**Excerpt to read:**
>> Start
Hurt erroneously asserts that he is entitled to relief under Johnson, claiming that he was sentenced as a career offender under USSG § 4B1.2(a). He argues that because the language in § 4B1.2(a), defining the term "crime of violence," is almost identical to the language of the residual clause in the ACCA, he is entitled to relief under Johnson. Hurt's claim fails for the simple reason that, contrary to his assertion, Hurt was not sentenced as a career offender under USSG § 4B1.1. Thus, Johnson simply does not apply, and his Motion is therefore not timely under § 2255(f)(3).

Even if the Motion was deemed timely, Hurt's sole claim—that he is entitled to relief under Johnson—is without merit for this very same reason. He was not sentenced as a career offender. See Mata v. United States, 11-CR-435, 16-CV-5187, 2016 WL 4097811 (S.D.N.Y. July 21, 2016); Rodriguez v. United States, 01-CR-0619 (VM), 16-CV-4816 (VM), 2016 WL 3866380 (S.D.N.Y. July 7, 2016); Acosta v. United States, 07-CR-1150 (VM), 16-CV-4525 (VM), 2016 WL 3866377 (S.D.N.Y. July 6, 2016) (declining to apply Johnson where defendant was not sentenced as a career offender).
>> End
**Given entries:**
>> Start
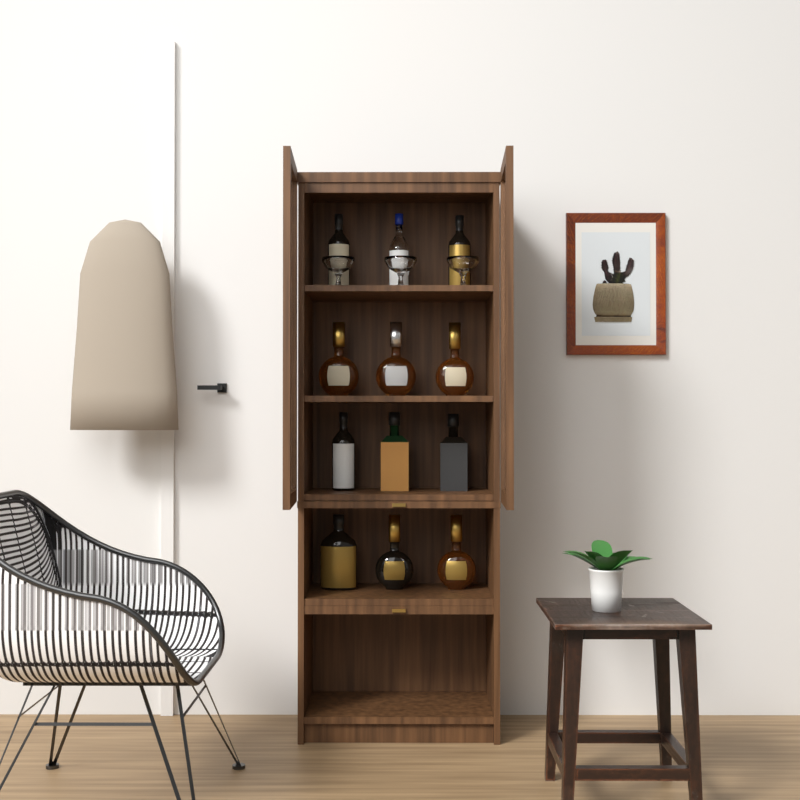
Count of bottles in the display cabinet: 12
>> End
>> Start
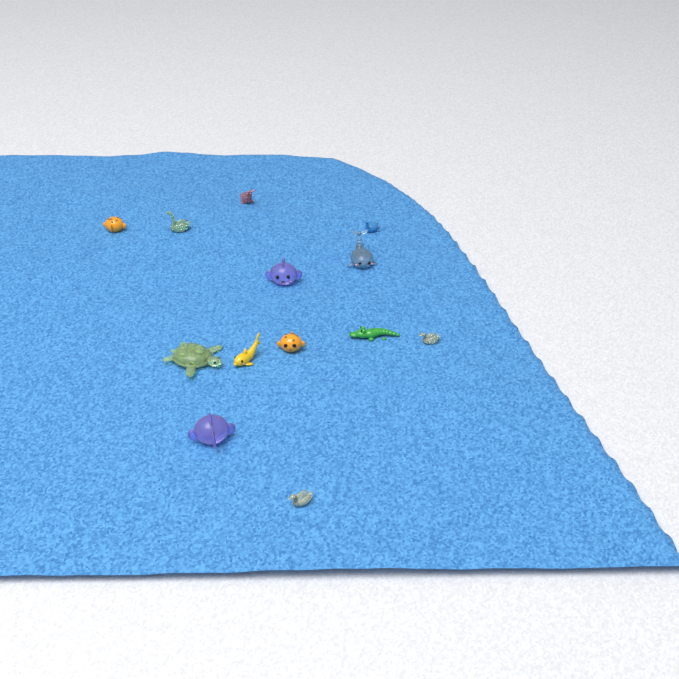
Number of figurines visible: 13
>> End
**Task set:**
1: According to the excerpt on Hurt's motion, under which guideline section did Hurt claim he was sentenced as a career offender?
2: Please translate this sentence from the excerpt on Hurt's motion into Spanish: "He was not sentenced as a career offender."
3: Carry the excerpt on Hurt's motion forward from its last sentence.
The lines come from a separate source and have no connection to the text about Hurt's motion.

**In response:**
1: USSG § 4B1.2(a).

2: No fue condenado como delincuente habitual.

3:
The one-year statute of limitations established by 28 U.S.C. § 2255(f) "is not a jurisdictional bar," and is subject to equitable tolling. Green v. United States, 260 F.3d 78, 82 (2d Cir. 2001). However, "[e]quitable tolling applies only in . . . rare and exceptional circumstance[s]." Smith v. McGinnis, 208 F.3d 13, 17 (2d Cir. 2000) (per curiam) (internal quotation marks omitted). "[T]olling is appropriate 'only if [the petitioner] shows "(1) that he has been pursuing his rights diligently, and (2) that some extraordinary circumstance[] stood in his way" and prevented timely filing.'" Jenkins v. Greene, 630 F.3d 298, 302 (2d Cir. 2010) (second alteration in original) (emphasis omitted) (quoting Holland v. Florida, 560 U.S. 631, 649 (2010)). Hurt makes no effort to satisfy these exacting standards. But, again if Hurt were able to overcome this hurdle, his claim would still fail because it is simply without substantive merit.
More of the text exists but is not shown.